[Your assignment]
Copy out the text lines from the data below word for word. Leave out the picture markers.

[Dataset entries]
*** Begin section ***

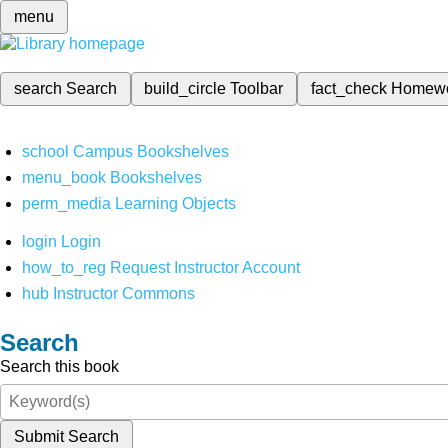
menu
search
Search
build_circle
Toolbar
fact_check
Homew
school
Campus Bookshelves
menu_book
Bookshelves
perm_media
Learning Objects
login
Login
how_to_reg
Request Instructor Account
hub
Instructor Commons
Search
Search this book
Submit Search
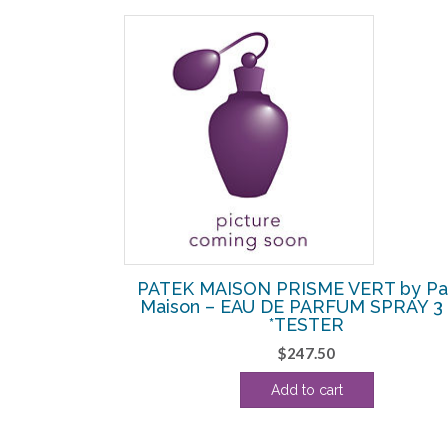
RT by Patek
PATEK MAISON PRISME VERT by Pa
 SPRAY 3 OZ
Maison – EAU DE PARFUM SPRAY 3
*TESTER
$
247.50
Add to cart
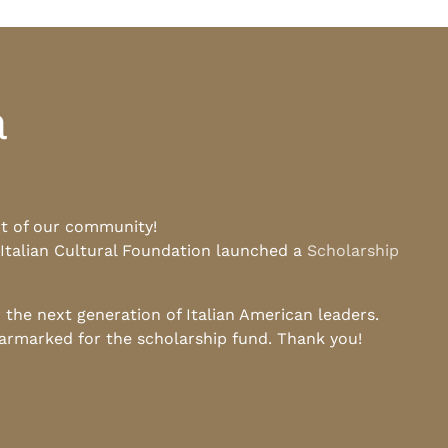
a
rt of our community!
 Italian Cultural Foundation launched a
Scholarship
he next generation of Italian American leaders.
earmarked for the scholarship fund. Thank you!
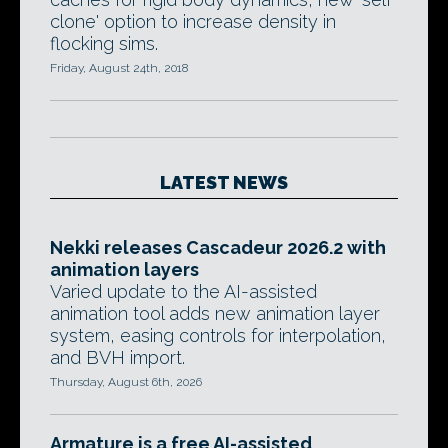
clone' option to increase density in
flocking sims.
Friday, August 24th, 2018
LATEST NEWS
Nekki releases Cascadeur 2026.2 with
animation layers
Varied update to the AI-assisted
animation tool adds new animation layer
system, easing controls for interpolation,
and BVH import.
Thursday, August 6th, 2026
Armature is a free AI-assisted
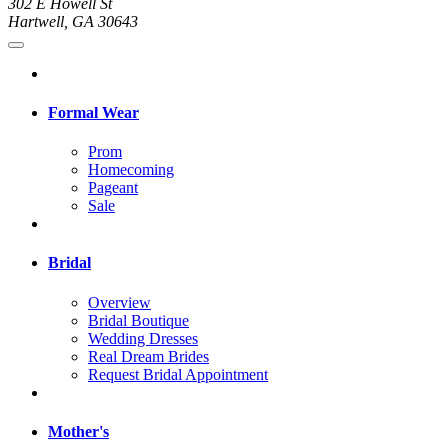
302 E Howell St
Hartwell, GA 30643
Formal Wear
Prom
Homecoming
Pageant
Sale
Bridal
Overview
Bridal Boutique
Wedding Dresses
Real Dream Brides
Request Bridal Appointment
Mother's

*** End section ***

[Written answer]
menu
search
Search
build_circle
Toolbar
fact_check
Homew
school
Campus Bookshelves
menu_book
Bookshelves
perm_media
Learning Objects
login
Login
how_to_reg
Request Instructor Account
hub
Instructor Commons
Search
Search this book
Submit Search
RT by Patek
PATEK MAISON PRISME VERT by Pa
 SPRAY 3 OZ
Maison – EAU DE PARFUM SPRAY 3
*TESTER
$
247.50
Add to cart
a
rt of our community!
 Italian Cultural Foundation launched a
Scholarship
he next generation of Italian American leaders.
earmarked for the scholarship fund. Thank you!
clone' option to increase density in
flocking sims.
Friday, August 24th, 2018
LATEST NEWS
Nekki releases Cascadeur 2026.2 with
animation layers
Varied update to the AI-assisted
animation tool adds new animation layer
system, easing controls for interpolation,
and BVH import.
Thursday, August 6th, 2026
Armature is a free AI-assisted
302 E Howell St
Hartwell, GA 30643
Formal Wear
Prom
Homecoming
Pageant
Sale
Bridal
Overview
Bridal Boutique
Wedding Dresses
Real Dream Brides
Request Bridal Appointment
Mother's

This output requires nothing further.